Document passage:
■ ■ ■

Page 5, lines 10: There have been many long-term trend analyses of optical properties, number concentration, and PNSD. Does this refer to analyses involving several sites? Please clarify in the text.
Page 6, line 10: Why 2016 and 2017? Please explain in the text.
Figure 1 and throughout: The symbols in the legend box should be larger.
Figure 1 caption: It would be helpful if MPSS were spelled out.
Page 6, line 18: What is meant by “(sub)-urban”? Does it include both suburban and urban? As far as I can tell neither it or “suburban” are used anywhere else in the paper.
Page 7, line 9: What is the definition of “large” particles as used here?
Figure 10: It is difficult to tell the difference between the size of the symbols. Please change so that the size difference is clear. The yellow symbols are difficult to see. Can these be changed to another color?

■ ■ ■

Given data:
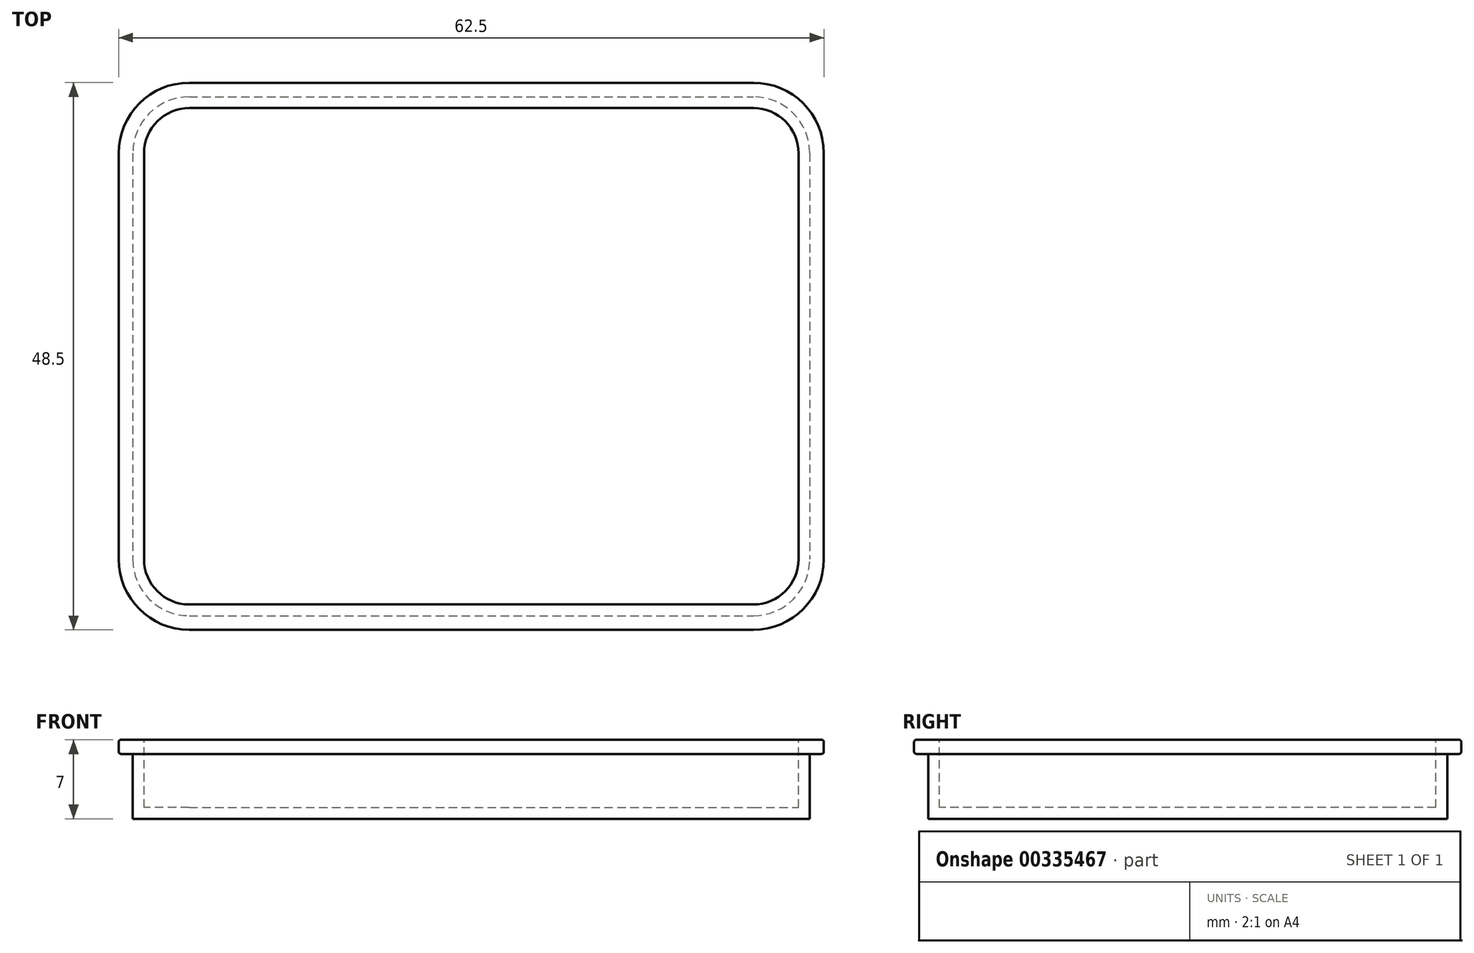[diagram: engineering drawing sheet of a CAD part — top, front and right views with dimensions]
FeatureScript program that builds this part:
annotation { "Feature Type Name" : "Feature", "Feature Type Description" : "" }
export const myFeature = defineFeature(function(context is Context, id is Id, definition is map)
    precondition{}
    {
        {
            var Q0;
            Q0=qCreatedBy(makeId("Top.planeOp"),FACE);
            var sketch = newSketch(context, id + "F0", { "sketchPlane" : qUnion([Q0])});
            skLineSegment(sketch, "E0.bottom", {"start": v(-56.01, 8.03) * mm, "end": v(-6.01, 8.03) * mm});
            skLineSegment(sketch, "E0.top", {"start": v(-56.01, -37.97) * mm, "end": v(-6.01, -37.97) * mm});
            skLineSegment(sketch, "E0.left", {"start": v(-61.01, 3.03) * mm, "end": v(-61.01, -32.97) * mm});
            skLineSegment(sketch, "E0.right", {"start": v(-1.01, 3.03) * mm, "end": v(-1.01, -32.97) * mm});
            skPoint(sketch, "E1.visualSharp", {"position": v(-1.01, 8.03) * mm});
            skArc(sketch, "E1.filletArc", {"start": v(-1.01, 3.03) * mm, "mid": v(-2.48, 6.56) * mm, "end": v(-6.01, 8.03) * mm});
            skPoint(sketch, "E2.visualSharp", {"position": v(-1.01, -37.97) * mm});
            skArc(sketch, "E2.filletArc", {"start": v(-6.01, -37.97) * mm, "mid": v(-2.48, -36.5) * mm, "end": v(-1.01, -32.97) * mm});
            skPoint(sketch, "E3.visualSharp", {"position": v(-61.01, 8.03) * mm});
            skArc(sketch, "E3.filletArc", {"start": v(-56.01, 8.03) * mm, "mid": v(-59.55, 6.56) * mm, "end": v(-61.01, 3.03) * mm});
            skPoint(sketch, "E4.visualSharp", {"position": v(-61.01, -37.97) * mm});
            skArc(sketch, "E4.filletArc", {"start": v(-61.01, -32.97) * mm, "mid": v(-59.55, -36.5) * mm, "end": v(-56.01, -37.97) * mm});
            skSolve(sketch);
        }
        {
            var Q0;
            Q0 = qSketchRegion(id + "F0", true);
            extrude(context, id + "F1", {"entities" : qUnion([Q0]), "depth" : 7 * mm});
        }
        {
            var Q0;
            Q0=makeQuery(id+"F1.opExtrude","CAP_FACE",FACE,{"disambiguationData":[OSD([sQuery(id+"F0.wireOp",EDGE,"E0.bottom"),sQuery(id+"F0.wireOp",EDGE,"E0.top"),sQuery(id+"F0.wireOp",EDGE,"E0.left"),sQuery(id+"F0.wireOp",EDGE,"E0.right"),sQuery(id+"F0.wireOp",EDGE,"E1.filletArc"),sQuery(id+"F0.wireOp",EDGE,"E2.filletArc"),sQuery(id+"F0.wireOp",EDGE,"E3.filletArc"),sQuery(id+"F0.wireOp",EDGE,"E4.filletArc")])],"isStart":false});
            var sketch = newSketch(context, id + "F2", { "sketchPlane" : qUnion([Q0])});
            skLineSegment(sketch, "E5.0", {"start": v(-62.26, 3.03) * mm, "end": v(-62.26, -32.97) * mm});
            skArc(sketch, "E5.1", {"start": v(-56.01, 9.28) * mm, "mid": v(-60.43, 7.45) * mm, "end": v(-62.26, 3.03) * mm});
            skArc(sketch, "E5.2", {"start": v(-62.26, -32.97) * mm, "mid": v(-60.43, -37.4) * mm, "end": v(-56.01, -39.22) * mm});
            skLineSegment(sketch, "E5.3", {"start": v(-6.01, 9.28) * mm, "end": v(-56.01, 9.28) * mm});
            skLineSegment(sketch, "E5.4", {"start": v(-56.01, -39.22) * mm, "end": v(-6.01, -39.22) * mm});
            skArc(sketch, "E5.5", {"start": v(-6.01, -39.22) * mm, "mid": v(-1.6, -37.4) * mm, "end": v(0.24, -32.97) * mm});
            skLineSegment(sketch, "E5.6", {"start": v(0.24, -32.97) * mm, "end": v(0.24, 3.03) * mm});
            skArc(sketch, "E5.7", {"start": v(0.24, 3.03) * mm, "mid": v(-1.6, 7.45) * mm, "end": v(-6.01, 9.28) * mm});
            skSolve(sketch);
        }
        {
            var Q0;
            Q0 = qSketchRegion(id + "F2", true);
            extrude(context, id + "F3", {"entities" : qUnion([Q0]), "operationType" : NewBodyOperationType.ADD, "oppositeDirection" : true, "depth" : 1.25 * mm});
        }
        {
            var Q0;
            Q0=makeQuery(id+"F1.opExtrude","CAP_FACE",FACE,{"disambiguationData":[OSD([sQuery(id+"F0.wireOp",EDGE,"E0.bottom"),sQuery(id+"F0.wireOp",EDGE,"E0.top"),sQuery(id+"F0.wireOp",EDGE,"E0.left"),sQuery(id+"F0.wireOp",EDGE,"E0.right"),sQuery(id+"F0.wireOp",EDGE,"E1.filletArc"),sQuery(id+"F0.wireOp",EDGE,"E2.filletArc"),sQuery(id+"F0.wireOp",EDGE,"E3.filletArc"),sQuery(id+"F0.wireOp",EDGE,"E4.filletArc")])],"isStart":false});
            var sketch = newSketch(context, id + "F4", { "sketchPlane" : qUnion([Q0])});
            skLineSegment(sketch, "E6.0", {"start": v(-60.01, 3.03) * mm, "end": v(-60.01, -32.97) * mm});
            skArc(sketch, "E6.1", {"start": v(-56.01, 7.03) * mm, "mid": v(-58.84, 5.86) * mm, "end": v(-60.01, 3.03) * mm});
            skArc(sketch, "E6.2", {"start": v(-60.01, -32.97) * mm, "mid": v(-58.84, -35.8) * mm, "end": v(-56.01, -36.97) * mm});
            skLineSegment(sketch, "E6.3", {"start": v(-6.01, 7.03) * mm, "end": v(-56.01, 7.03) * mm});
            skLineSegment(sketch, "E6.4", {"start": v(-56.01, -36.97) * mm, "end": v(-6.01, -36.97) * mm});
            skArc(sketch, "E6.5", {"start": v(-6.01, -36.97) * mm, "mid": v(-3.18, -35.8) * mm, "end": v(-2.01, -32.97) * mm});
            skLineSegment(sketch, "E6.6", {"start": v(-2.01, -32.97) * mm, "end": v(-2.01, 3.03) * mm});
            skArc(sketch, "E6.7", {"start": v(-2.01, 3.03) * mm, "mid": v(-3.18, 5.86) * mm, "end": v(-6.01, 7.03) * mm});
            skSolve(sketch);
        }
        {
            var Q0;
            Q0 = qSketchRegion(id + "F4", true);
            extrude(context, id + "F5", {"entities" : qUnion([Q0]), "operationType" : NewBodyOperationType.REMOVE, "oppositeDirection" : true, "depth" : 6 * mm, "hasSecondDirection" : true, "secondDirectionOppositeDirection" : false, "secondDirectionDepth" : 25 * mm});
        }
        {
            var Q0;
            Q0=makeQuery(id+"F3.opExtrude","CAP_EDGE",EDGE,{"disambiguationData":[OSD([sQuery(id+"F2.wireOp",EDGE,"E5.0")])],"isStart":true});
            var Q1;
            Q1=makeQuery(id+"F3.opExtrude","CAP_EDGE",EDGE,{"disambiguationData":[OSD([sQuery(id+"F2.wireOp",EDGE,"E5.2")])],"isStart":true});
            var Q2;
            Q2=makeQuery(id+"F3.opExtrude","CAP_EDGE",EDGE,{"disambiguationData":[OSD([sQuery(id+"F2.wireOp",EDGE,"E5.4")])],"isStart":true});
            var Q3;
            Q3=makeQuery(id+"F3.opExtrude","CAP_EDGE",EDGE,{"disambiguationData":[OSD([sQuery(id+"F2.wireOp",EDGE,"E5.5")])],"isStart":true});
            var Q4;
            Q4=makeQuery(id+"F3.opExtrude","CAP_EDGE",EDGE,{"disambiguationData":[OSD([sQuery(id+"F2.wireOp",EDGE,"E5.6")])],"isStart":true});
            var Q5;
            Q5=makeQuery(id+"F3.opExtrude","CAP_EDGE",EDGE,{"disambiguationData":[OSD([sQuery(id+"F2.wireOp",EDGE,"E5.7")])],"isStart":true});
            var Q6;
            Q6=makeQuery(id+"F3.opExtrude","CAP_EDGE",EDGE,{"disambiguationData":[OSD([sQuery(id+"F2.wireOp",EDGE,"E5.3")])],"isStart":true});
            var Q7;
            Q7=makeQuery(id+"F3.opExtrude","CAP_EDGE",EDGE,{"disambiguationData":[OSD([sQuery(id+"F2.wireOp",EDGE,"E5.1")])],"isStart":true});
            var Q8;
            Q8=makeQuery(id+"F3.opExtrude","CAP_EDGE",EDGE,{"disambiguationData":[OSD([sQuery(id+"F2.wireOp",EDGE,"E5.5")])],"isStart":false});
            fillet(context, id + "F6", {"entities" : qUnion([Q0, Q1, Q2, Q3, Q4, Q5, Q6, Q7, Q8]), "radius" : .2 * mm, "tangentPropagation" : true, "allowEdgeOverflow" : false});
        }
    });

■ ■ ■

Written request: Duplicate everything in the review comments from "Page 6, line 18: What" down to "in the paper.". The entries have no connection to the review comments.

Exercise solution:
Page 6, line 18: What is meant by “(sub)-urban”? Does it include both suburban and urban? As far as I can tell neither it or “suburban” are used anywhere else in the paper.